When creating a list of 101 things you love about something, you most likely do it with the knowledge that someone’s favorite will be left off — and that they will surely let you know. Such has been the case with the Summer 2013 issue and our list of “101 Things We Love About Wake Forest.”
Our production process began last winter when we solicited items for the list from alumni, students and all Wake Foresters. We even put paper and markers outside the magazine editor’s office so that passers-by could add their favorites.
Audience feedback helped us build the list, and when the magazine was published in June we reminded readers items were “randomly selected and listed in no particular order.” We made sure to ask, “Did we leave out one of your favorites?” We did, and as we hoped, you let us know.

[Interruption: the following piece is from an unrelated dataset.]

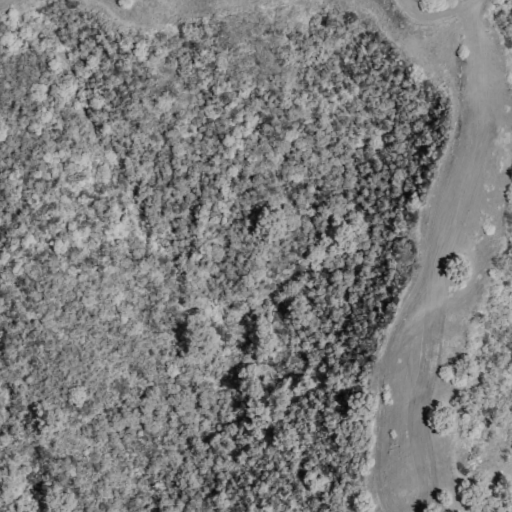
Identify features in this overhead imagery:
road: (447, 240)
park: (256, 256)
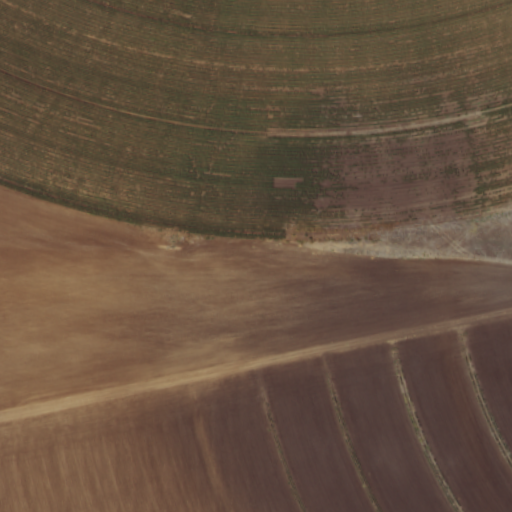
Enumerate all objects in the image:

“Can’t believe you left out Tim Duncan,” we heard. We know there’s not a Wake Forester alive who doesn’t love Tim Duncan (’97) or Chris Paul (’07) or Randolph Childress (’95) … or for that matter our 2012 Olympians or the 1955 national championship baseball team or the field hockey and men’s soccer national champions. The topic of athletics is a “101 list” in itself. Hmmmmm, idea …
No direct mention of the Old Gold and Black prompted William J. Volker (BA, BS, MSA ’06) to ask, “What about the OGB? As a former Lilting Banshee I would have allowed us to slip to No. 5 out of respect for such a steady source of material. I always looked forward to Thursdays at WFU, and I continue to be impressed by some of the post-Old Gold and Black careers of several editors/contributors.” We’re with you on that, Will. While OG&B — or the Howler and other publications — were not specifically on the list, No. 36 Pub Row, was our collective salute to student publishing endeavors.

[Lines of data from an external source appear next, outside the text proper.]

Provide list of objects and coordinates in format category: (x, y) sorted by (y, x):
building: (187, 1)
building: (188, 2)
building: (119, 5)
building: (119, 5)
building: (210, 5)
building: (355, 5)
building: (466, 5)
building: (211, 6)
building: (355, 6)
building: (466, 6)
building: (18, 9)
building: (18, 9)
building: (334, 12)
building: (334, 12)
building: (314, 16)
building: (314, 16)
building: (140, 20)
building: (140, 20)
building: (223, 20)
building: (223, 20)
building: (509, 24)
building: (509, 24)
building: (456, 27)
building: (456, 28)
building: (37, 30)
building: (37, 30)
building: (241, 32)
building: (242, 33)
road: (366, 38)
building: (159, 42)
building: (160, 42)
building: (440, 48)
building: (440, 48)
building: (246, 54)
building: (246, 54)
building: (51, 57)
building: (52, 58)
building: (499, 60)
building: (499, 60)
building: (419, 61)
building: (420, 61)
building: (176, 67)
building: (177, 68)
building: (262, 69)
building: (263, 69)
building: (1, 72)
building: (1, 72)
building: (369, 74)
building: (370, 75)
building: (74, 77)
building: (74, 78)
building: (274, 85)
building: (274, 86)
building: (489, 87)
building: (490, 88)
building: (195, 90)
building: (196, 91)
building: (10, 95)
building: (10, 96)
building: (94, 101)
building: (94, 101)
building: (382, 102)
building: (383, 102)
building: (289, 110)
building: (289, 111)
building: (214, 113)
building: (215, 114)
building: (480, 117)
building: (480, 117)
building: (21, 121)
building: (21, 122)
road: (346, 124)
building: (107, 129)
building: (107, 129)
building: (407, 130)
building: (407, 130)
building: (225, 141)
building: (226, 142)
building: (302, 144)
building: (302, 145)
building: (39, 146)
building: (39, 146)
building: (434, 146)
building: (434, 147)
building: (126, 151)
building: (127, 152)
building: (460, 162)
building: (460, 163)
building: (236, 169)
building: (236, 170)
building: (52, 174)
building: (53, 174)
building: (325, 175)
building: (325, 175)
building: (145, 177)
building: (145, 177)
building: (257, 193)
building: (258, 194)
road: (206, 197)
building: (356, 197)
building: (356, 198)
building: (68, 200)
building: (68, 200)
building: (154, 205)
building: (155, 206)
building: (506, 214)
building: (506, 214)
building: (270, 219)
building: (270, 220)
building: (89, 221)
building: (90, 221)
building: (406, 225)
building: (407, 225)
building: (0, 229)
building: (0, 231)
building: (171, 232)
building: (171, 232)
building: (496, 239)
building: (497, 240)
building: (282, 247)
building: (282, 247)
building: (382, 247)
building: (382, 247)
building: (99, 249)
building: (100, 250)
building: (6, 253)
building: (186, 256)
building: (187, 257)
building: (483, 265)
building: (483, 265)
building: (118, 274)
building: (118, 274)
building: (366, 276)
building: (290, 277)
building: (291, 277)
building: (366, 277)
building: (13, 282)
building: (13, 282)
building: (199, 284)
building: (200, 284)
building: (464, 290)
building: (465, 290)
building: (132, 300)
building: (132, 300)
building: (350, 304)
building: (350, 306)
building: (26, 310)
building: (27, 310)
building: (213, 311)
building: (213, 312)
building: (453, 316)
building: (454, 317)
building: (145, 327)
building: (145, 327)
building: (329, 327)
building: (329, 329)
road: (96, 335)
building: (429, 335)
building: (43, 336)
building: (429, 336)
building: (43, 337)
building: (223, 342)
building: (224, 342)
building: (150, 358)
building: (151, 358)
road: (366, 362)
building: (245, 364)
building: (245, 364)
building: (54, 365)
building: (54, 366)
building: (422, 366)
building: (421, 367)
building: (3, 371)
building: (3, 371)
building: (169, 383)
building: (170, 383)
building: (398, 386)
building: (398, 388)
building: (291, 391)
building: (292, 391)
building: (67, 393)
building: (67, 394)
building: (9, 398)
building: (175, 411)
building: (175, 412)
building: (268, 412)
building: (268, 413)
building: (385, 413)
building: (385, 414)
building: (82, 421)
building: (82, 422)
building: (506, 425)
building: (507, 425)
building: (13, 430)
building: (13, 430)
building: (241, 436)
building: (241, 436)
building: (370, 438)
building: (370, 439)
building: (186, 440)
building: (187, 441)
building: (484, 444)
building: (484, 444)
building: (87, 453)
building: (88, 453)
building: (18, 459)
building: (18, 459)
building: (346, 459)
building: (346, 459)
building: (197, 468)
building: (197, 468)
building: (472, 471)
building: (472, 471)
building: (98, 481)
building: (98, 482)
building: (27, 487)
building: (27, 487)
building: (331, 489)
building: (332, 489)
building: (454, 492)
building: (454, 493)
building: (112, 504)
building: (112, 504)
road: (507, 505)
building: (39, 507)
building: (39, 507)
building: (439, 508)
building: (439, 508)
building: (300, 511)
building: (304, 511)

Fred M. Hodges III (’80) posted on the magazine Facebook page that he “Just wanted to bring something to your attention about #72 Casa Artom in the latest issue. You forgot to mention the fact that J.C.D. Bailey (’53) and former Sen. Jesse Helms helped make everything possible. Also, #81 has a terrible omission. Gary Hallberg (’80) was the NCAA individual medalist and he was not listed.” Thanks, Fred, for setting us straight.
A faculty member noted the University’s international study initiatives in Dijon, Salamanca and the Southern Cone were not on the list, which did include residential programs in London, Venice and Vienna.
A reader would like to have seen specific mention of Hit the Bricks (a photo of the event illustrated No. 45, “Greek Do-Gooders.”) Another wondered why William G. “Bill” Starling (’57), legendary director of undergraduate admissions who extolled Wake Forest’s virtues to generations of prospective students, was not included.
Wake Forest Magazine thanks the readers who helped us build the “101 Things” list and also those who keep us on our toes. We’re starting a list of “101 More Things …” and you’re at the top!